The first restaurant in a converted commercial airplane in the U.S., according to Hospitality Magazine, was in Chicago on Cicero Ave.

Chicago’s Sky-Hi Drive-In and Restaurant, operated in a salvage-yard DC-7, was opened in late 1963 by the Dimas brothers, Jim, John, and Chris, who evidently spent way too much money renovating and outfitting the 110-foot long plane with all-electric cooking facilities. They perched it on top of a small luncheonette that served as the drive-in part. The fuselage was to provide a fine dining experience, though it’s doubtful that happened. Located on a lot that previously held an auto body shop, it may not have been in the most favorable site. Whatever the problem, less than two years after opening it was out of business.

A longer lasting airplane restaurant appeared in Penndel, PA in 1968. It got off to a tragic start when a hot air balloon hired to publicize the opening hit wires and crashed, killing both occupants. One of them was to be a server in Jim Flannery’s Constellation Cocktail Lounge that hovered over his Route 1 restaurant. As was true of the Sky-Hi Drive-in, servers were dressed as airline stewardesses. Flannery was bankrupt by 1982, but the restaurant continued onward with two other owners before it closed for good in 1995.

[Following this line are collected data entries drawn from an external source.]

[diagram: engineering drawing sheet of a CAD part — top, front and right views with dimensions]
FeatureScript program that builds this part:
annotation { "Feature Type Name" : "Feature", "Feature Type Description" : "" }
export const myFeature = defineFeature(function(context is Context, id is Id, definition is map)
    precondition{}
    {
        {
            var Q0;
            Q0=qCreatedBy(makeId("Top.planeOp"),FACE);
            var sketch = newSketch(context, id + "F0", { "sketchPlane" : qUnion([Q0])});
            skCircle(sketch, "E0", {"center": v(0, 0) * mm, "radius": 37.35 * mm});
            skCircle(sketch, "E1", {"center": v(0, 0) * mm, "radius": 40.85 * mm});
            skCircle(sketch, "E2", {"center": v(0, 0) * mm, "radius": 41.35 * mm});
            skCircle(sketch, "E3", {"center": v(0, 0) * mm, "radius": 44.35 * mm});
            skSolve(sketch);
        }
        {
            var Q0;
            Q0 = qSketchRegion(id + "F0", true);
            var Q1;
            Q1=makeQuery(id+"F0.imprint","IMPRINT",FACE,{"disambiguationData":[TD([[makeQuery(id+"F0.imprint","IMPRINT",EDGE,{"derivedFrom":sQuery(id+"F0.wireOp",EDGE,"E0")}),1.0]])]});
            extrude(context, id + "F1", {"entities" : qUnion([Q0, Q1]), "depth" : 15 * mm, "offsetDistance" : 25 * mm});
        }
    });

Meanwhile in a small town in Yugoslavia, guests sipped sodas in an old Ilyushin 14 Soviet passenger plane. A short time later another restaurant was set to open in a Lockheed Constellation in Japan, likely in the same type of plane as in Penndel. Both of the planes were veterans of WWII. Once again, servers dressed as stewardesses.

Although it might seem that the notion of using old airplanes for restaurants would have died out rapidly, it did not go away, despite various failed plans. In Opa Locka FL a Lockheed Constellation remained parked on an empty lot for years, abandoned by the businessmen who had hoped to make it into a restaurant. And yet in 1980 an airplane restaurant opened in a Convair 990 in Denver. In Georgia, someone tried to unload a battered 60-seat restaurant in a DC-7 for nearly $60,000 in 1984; never mind that moving costs would have also been in the tens of thousands. The plane may well have been the one previously used as a steakhouse in Byron GA shown here.

To bring things up to date, recent years have seen a McDonald’s in an airplane in New Zealand and, just this past March, “Connie,” a 1958 Constellation plane, passed through Times Square on its way to become a cocktail lounge for the new TWA hotel at JFK airport.